# Cancellation Law for Addition Proof

This is a question I have regard the proof of the cancellation law for addition in Apostol's Calculus. We are told that the sum of two real numbers x and y is x+y and that it is uniquely determined. We are also given a few axioms. The ones that matter are the commutative law, associative law and the existence of negatives.

Cancellation law for addition: If $a + b = a + c$, then $b = c$.

We assume that $a + b = a + c$. By the Existence of Negatives Axiom, we know that there is a number $y$ such that $y + a = 0$.

My question regards this step:

Since sums are uniquely determined we have $y + (a + b) = y + (a + c)$. Why is it allowed to do this step? What is the reasoning behind it?

• This follows from the fact that the addition map $+\colon A\times A\rightarrow A$ is a well-defined map (where all $a,b,c,y\in A$ in your example). Since $a+b = a+c$, we have $(y,a+b) = (y,a+c)$ in $A\times A$ and hence $y+(a+b) = +(y,a+b) = +(y,a+c) = y+(a+c)$. Mar 29, 2016 at 11:00

Cancellation law for addition:- If $$x,y,z\in\mathbb{R}$$ and $$x+y=x+z$$, then $$y=z$$
Proof: $$x+y= x+z \qquad \qquad (1)$$
Since, $$x\in\mathbb{R}$$ (existence of additive inverse). Now adding $$-x$$ to both sides of $$(1)$$, we get $$(-x)+(x+y) = (-x)+(x+z)$$
$$\Rightarrow (-x+x)+y =(-x+x)+z$$ (by associativity of addition)
$$\Rightarrow 0+y = 0+z$$ ( by property of additive inverse)
$$\Rightarrow y = z$$ ( by property of additive identity)

■ Information ■
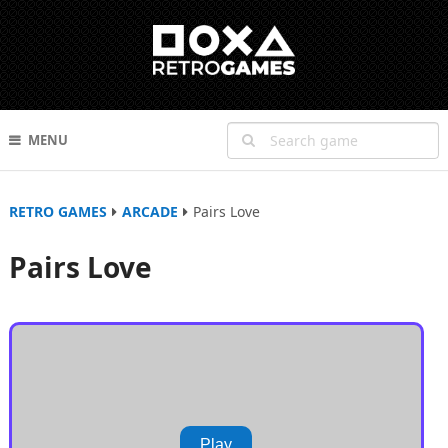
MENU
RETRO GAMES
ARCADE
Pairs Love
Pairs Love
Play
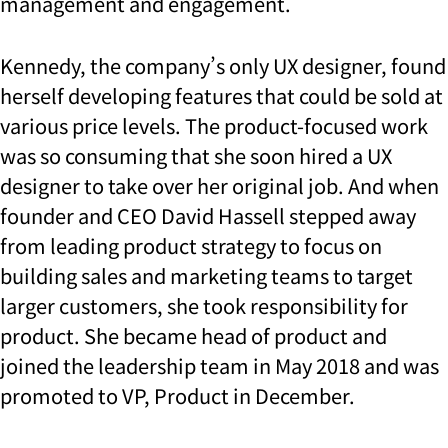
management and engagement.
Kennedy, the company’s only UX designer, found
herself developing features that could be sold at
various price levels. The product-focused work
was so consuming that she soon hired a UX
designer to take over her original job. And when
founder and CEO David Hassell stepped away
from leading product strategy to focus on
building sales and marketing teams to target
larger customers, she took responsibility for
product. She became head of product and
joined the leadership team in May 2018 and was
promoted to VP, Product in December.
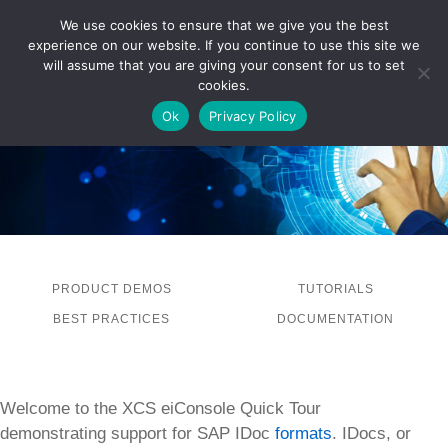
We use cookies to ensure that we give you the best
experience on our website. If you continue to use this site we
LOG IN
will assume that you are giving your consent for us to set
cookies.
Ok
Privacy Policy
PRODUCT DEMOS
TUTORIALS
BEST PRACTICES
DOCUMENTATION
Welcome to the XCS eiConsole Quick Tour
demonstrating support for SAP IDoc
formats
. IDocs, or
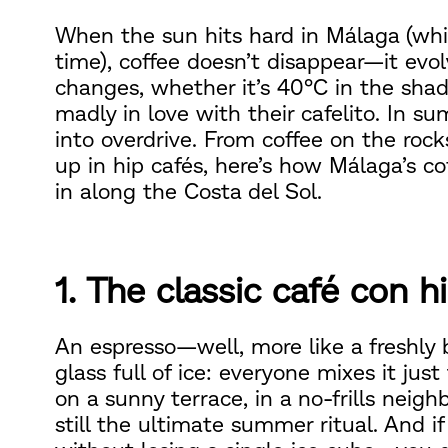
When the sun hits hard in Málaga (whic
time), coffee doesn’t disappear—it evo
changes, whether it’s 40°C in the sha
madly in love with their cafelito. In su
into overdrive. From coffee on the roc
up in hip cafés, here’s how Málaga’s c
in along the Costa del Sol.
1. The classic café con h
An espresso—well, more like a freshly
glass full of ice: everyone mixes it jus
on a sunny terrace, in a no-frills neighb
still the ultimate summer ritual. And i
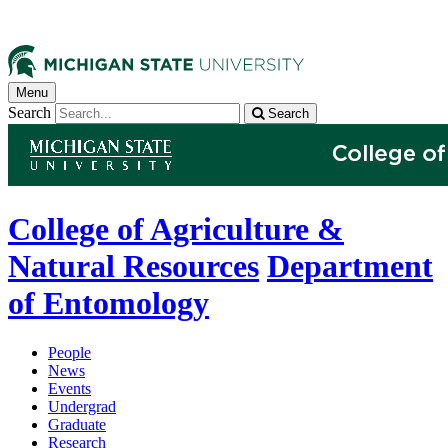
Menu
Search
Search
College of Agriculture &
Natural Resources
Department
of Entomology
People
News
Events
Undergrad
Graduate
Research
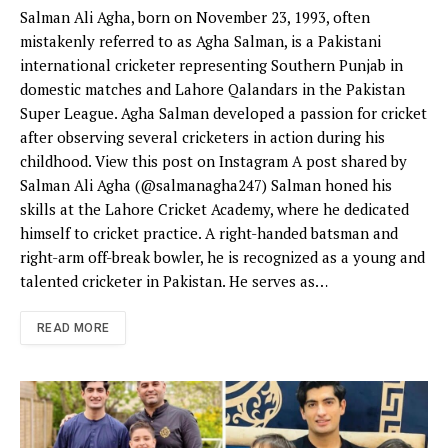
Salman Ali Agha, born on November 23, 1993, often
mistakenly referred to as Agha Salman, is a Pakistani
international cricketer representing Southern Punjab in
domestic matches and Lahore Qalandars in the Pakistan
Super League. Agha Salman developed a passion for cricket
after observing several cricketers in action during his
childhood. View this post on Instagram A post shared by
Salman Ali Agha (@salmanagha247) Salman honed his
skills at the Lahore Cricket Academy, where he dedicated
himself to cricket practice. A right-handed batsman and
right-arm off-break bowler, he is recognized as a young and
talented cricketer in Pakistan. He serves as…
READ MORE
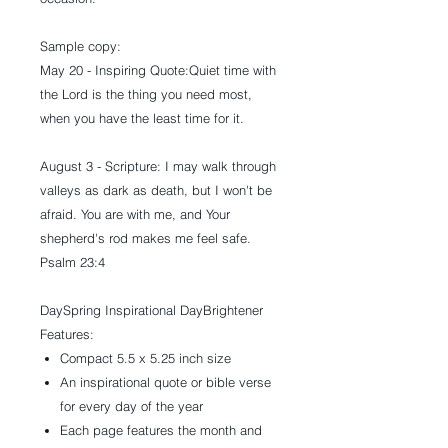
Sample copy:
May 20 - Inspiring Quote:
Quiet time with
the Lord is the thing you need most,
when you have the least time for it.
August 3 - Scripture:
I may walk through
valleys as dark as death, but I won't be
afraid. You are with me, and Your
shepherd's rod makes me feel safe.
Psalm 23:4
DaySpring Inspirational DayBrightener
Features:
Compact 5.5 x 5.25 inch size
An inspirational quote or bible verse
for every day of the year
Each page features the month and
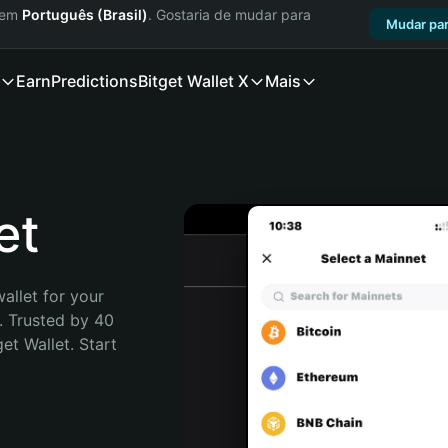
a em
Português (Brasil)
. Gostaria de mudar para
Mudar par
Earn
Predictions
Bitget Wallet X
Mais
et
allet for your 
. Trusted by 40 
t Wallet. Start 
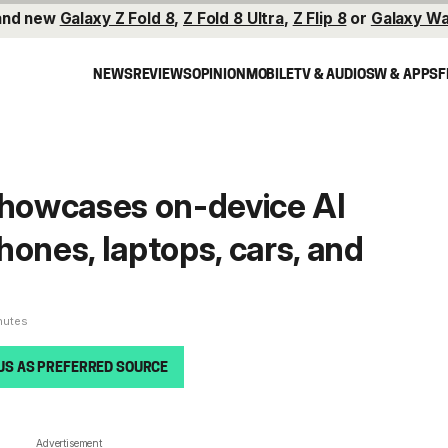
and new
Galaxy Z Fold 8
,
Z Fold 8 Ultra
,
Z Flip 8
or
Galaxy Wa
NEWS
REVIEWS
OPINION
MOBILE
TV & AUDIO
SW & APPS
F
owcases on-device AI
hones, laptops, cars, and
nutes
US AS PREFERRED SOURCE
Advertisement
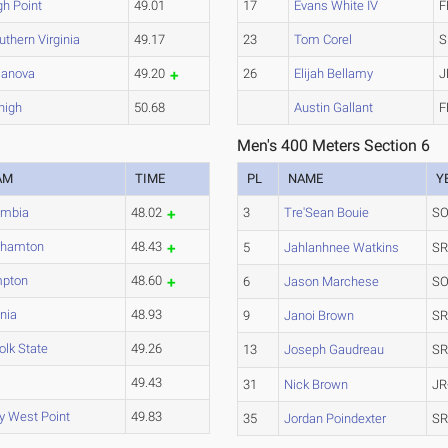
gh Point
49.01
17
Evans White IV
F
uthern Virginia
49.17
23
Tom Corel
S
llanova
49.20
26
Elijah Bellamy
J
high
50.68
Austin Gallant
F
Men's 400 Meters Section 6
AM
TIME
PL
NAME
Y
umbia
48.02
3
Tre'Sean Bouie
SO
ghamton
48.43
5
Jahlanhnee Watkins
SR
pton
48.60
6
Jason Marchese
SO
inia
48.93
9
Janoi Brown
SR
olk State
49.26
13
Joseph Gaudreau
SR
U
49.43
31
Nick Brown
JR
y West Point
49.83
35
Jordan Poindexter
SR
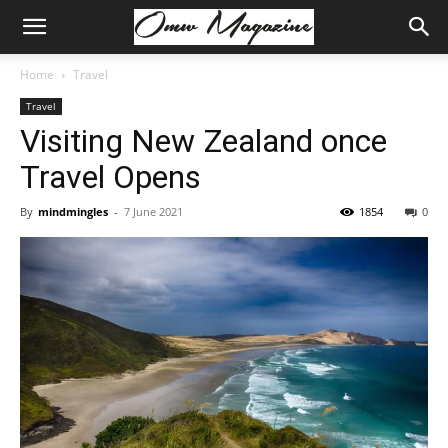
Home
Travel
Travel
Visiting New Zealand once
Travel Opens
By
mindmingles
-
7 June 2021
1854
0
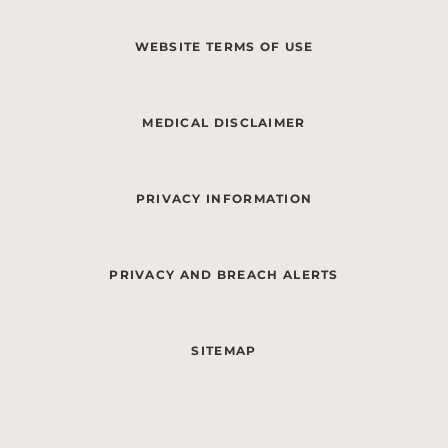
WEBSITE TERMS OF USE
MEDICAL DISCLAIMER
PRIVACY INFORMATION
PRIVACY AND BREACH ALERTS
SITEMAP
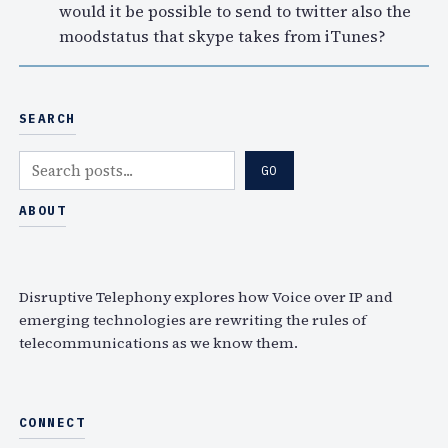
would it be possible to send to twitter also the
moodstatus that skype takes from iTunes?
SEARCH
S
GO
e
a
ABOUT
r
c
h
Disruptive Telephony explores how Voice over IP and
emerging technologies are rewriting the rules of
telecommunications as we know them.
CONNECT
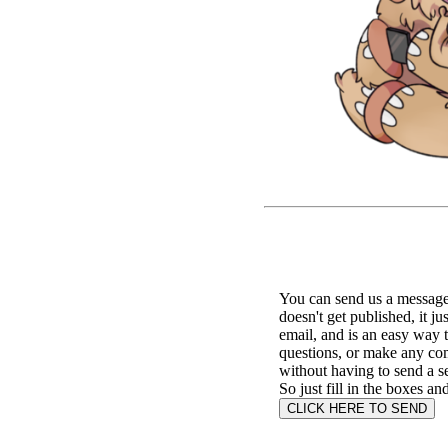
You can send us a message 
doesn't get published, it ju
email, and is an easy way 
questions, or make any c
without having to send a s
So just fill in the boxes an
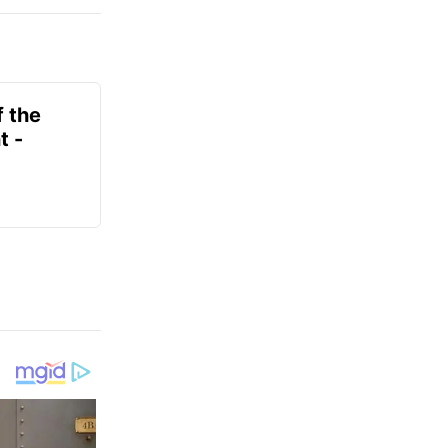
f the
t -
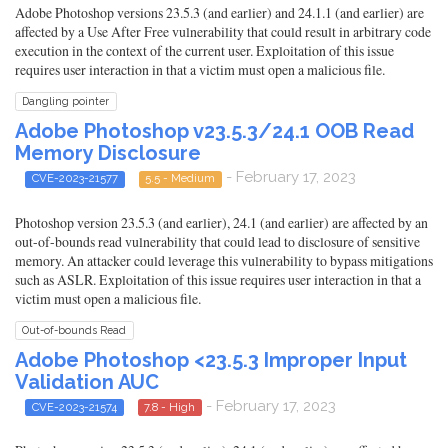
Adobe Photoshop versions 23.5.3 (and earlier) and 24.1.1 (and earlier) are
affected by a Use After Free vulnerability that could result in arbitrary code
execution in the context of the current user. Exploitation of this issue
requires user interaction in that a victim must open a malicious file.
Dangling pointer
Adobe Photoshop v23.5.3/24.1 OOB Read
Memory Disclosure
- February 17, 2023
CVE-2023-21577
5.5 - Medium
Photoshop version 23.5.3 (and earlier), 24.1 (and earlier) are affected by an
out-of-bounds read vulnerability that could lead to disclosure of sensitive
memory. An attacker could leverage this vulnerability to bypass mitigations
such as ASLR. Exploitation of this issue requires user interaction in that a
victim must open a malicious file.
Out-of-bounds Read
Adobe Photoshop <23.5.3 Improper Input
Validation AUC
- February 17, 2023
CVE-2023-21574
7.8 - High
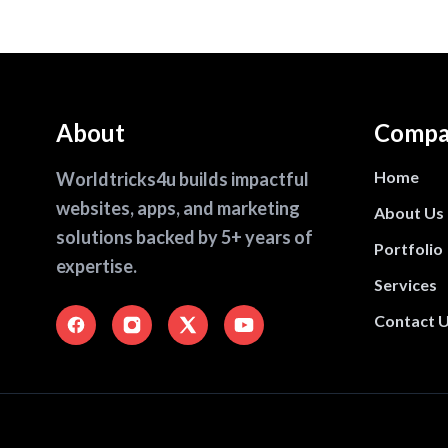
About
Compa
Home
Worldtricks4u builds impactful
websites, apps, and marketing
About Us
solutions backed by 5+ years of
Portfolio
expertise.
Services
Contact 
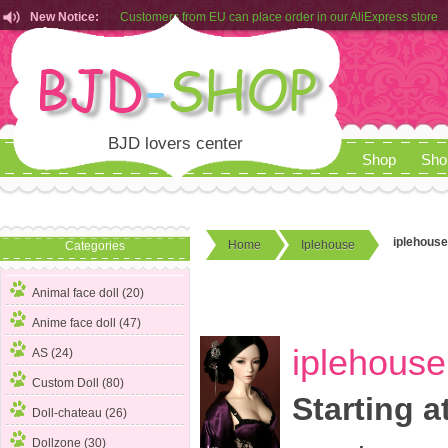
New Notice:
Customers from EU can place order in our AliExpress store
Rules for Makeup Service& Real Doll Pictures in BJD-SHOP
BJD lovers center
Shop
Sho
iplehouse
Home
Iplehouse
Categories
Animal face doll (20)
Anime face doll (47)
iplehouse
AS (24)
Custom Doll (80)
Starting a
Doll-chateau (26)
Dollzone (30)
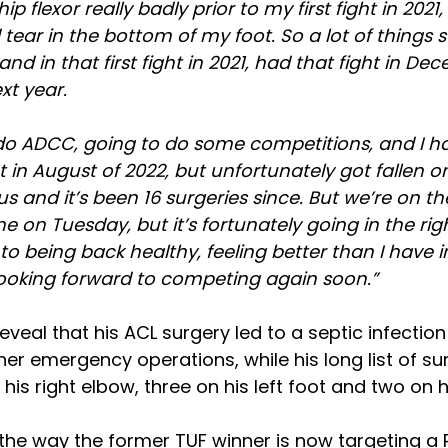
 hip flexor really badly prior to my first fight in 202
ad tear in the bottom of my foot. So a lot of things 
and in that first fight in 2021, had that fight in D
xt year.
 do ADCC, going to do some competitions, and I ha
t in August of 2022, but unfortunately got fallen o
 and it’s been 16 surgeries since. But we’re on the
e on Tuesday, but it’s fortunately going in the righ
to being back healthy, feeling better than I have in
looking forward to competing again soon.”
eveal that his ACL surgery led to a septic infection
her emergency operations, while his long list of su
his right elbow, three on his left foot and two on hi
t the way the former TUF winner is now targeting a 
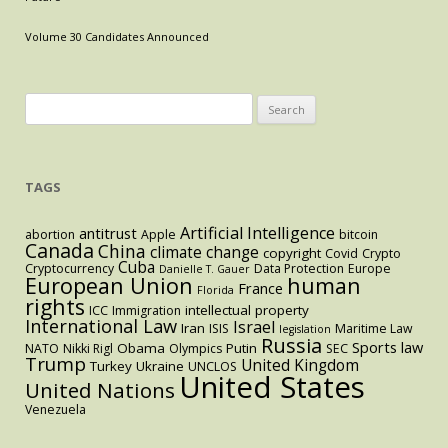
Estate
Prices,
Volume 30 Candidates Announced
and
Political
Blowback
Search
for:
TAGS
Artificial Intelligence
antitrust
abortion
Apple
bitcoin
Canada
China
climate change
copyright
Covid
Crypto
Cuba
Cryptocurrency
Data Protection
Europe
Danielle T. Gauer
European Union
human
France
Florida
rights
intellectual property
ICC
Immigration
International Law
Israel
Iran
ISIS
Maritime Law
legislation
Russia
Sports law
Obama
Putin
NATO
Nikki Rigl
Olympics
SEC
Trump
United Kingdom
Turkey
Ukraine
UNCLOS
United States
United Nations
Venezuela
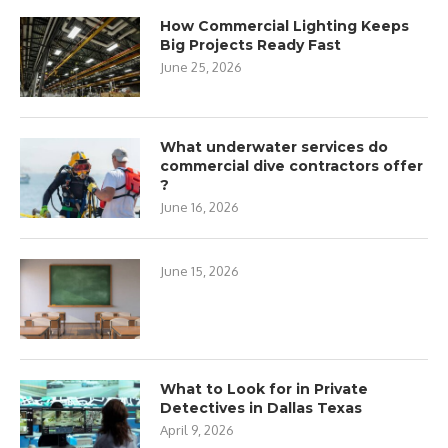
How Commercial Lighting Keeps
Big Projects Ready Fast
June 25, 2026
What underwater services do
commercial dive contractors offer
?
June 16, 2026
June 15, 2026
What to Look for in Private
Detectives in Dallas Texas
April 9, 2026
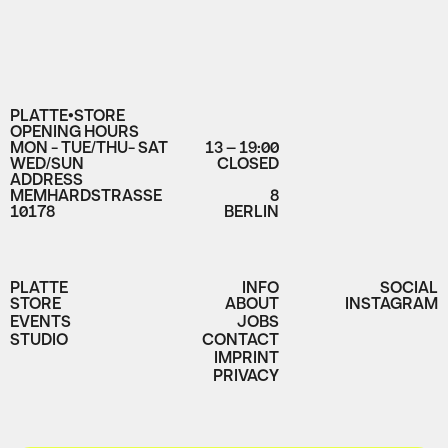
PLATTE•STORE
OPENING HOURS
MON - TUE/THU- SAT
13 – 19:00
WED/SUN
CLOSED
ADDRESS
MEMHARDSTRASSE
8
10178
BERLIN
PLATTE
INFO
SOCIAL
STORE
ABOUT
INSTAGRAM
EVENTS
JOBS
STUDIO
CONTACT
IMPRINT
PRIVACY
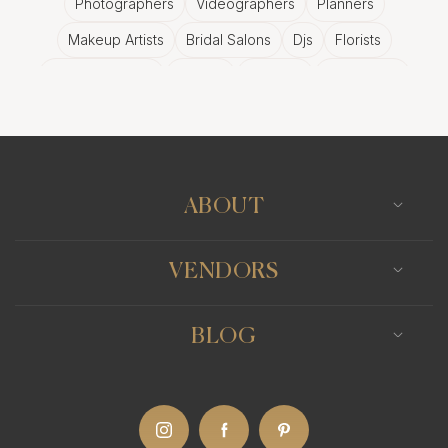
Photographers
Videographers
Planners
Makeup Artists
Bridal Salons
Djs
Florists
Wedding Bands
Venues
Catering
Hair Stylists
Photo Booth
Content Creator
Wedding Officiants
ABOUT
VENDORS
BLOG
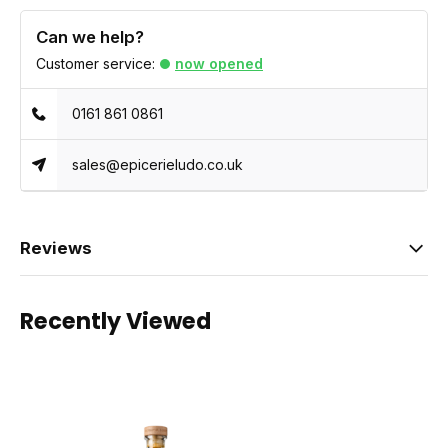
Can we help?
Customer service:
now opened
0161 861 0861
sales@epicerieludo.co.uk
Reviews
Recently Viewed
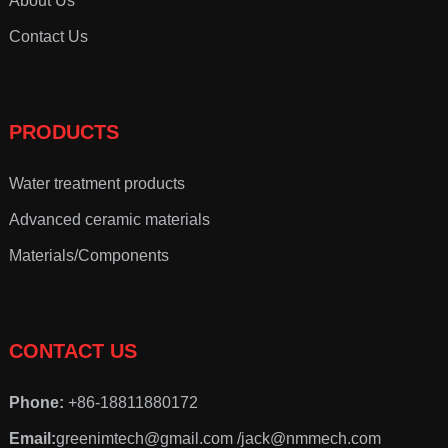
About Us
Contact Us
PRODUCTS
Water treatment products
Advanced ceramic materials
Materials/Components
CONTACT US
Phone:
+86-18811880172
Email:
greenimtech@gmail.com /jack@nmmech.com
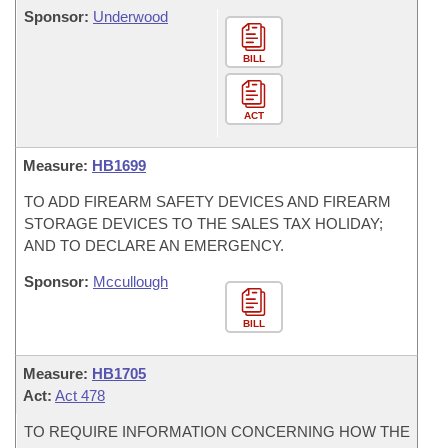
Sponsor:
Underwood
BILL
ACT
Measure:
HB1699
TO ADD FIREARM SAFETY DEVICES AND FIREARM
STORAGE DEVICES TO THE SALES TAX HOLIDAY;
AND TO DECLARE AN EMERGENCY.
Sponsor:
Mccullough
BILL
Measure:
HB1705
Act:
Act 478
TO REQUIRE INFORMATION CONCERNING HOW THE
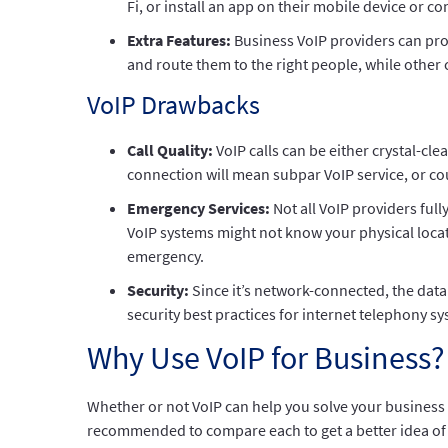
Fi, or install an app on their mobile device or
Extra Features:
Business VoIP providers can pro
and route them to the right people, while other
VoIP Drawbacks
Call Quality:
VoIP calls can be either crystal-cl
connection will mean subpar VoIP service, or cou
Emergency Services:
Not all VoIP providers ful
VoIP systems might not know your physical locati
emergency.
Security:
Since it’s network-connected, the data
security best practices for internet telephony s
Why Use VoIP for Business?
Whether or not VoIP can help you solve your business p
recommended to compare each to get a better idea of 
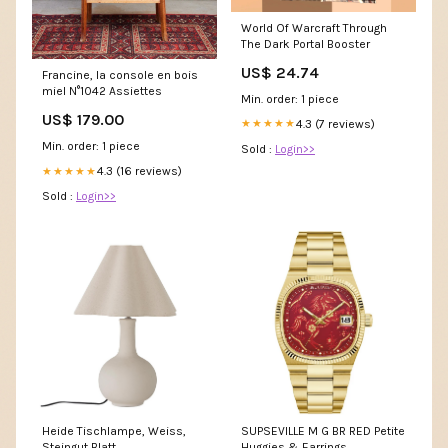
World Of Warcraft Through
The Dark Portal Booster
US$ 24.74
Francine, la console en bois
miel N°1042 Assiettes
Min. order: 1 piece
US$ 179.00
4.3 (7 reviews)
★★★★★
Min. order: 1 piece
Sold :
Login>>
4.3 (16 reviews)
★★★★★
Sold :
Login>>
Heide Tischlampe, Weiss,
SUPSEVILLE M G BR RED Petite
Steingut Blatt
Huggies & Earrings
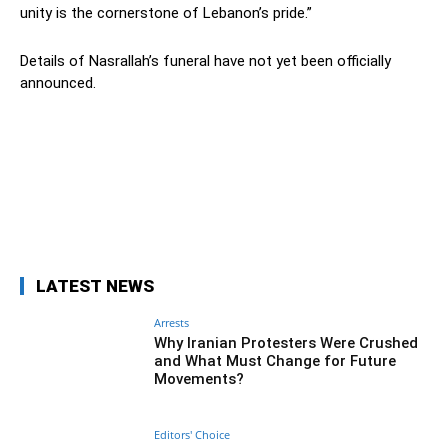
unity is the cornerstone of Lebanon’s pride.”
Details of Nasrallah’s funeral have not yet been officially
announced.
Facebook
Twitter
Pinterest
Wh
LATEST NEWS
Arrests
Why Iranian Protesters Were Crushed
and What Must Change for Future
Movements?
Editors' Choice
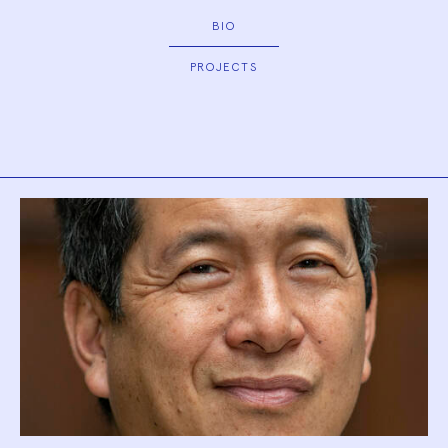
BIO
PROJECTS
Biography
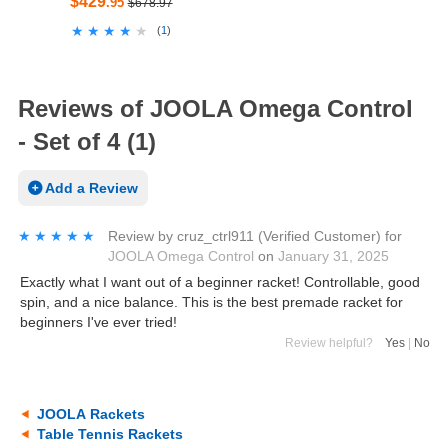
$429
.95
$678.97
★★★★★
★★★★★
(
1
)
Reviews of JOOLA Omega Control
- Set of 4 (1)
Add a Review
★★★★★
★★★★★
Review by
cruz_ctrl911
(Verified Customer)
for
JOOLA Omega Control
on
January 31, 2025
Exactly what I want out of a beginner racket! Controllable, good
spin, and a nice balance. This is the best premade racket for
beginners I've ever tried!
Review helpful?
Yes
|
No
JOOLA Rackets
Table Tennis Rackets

■ The task ■
Copy the cancellation-law thread from "My question regards" up to and including "property of additive inverse)", swapping "uniquely determined" for "unique".

■ Problem solution ■
My question regards this step:

Since sums are unique we have $y + (a + b) = y + (a + c)$. Why is it allowed to do this step? What is the reasoning behind it?

• This follows from the fact that the addition map $+\colon A\times A\rightarrow A$ is a well-defined map (where all $a,b,c,y\in A$ in your example). Since $a+b = a+c$, we have $(y,a+b) = (y,a+c)$ in $A\times A$ and hence $y+(a+b) = +(y,a+b) = +(y,a+c) = y+(a+c)$. Mar 29, 2016 at 11:00

Cancellation law for addition:- If $$x,y,z\in\mathbb{R}$$ and $$x+y=x+z$$, then $$y=z$$
Proof: $$x+y= x+z \qquad \qquad (1)$$
Since, $$x\in\mathbb{R}$$ (existence of additive inverse). Now adding $$-x$$ to both sides of $$(1)$$, we get $$(-x)+(x+y) = (-x)+(x+z)$$
$$\Rightarrow (-x+x)+y =(-x+x)+z$$ (by associativity of addition)
$$\Rightarrow 0+y = 0+z$$ ( by property of additive inverse)